The tiny houses village project is formally known as the Housing First Project, indicating that it is in line with the philosophy that housing is a primary need, which must be provided in order to effectively address substance abuse, mental illness, or any other conditions homeless people may suffer from. Though RCS would be the lead entity, a variety of local agencies and non-profits would participate through memorandums of understanding.
RCS originally planned to build the village on a site on Orr Street in Ukiah, which was owned by the St. Peter Eastern Catholic Church. That property is in a special overlay zone, where homeless shelters operate by right, which means they don’t need to go through an often time-consuming use permit approval process. Then, because the grant money is federal, RCS’s proposal had to undergo lengthy environmental review. Then, before the project was completely in the bag, the church sold the property, and RCS had to start all over again.
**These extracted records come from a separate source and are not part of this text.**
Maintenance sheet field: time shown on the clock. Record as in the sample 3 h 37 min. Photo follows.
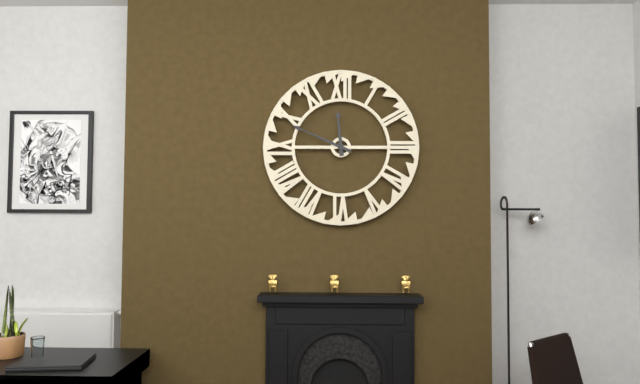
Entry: 11 h 49 min
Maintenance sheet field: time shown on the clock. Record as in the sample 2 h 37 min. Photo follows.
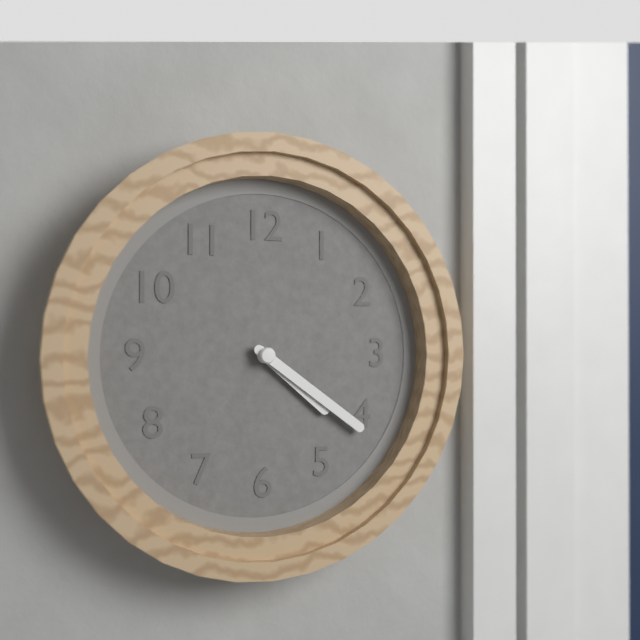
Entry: 4 h 21 min
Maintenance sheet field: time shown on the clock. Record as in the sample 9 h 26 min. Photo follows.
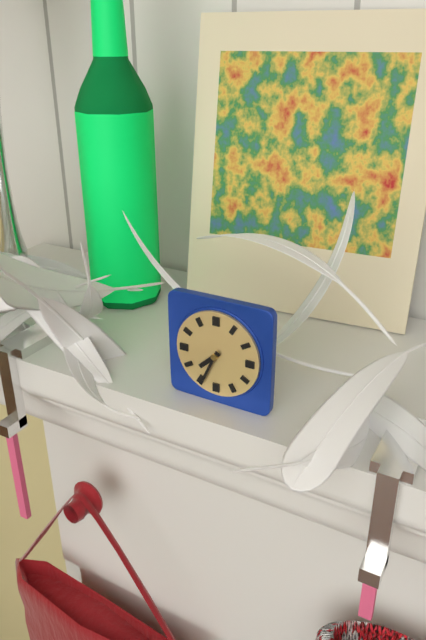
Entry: 7 h 34 min
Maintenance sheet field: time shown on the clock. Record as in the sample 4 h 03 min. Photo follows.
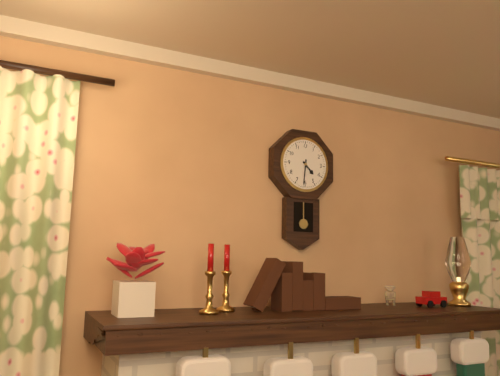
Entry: 4 h 31 min
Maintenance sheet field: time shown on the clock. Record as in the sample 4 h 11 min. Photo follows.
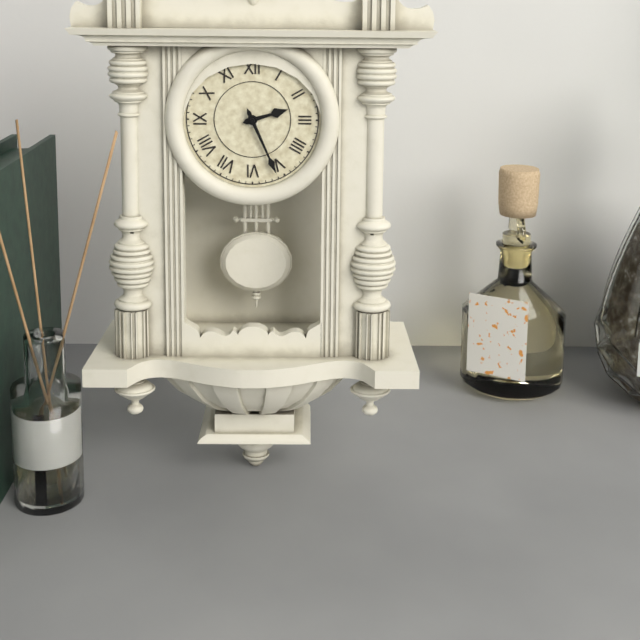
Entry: 2 h 26 min
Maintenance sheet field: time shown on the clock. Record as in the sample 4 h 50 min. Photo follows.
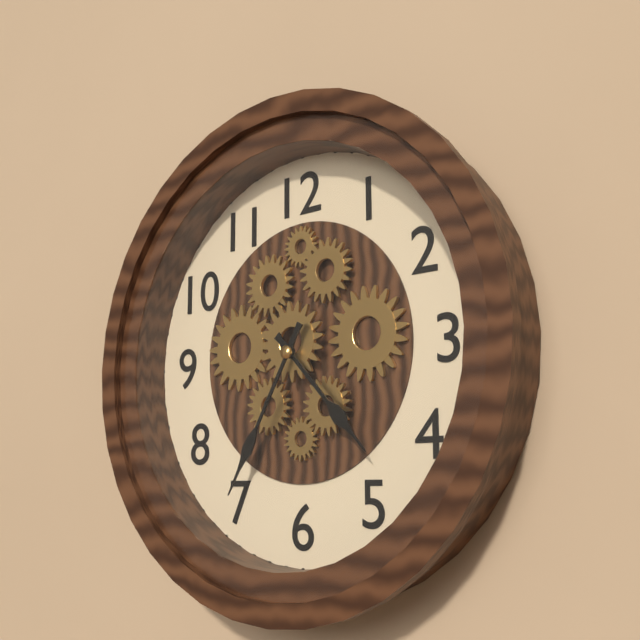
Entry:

Meanwhile, the temporary homeless shelter opened on December 15. That shelter is at 1045 S. State St., at a commercial property owned by Robert Gitlin. The building is not in the overlay zone, so opening it required going through the process of obtaining a major use permit.
Schraeder said the remodel could start as early as January or February, if work can be done without disrupting the operation of the current temporary shelter, which will still be operating on that property, and may be open through April — if funding allows.
But, in the words of Fifth District Supervisor Dan Hamburg, “Where is the money for the actual housing units?”
“Phase II really will be a new conversation,” Schraeder replied. Sage Wolf, an RCS analyst, reminded the board that the original plan for the tiny houses village relied on donations from the community and local businesses to build the miniature housing units. Anne Molgaard, Chief Operating Officer for the Health and Human Services Agency, also said that her department has applied for two grants to fund the project, though she said she does not yet know how much money is available.
Fourth District Supervisor Dan Gjerde asked if Schraeder and others were monitoring the situation regarding federal financing for social services, observing that, “Funding streams may well change as a result of the [presidential] election.”
Referring to the federal funds, which have already been awarded, Schraeder agreed that, “This funding stream clearly is one-time. How we look at funding in the future, frankly, all bets are off, and I think we all know that.” But, she concluded, “the issue is going to be our problem, whether the sky falls or not.”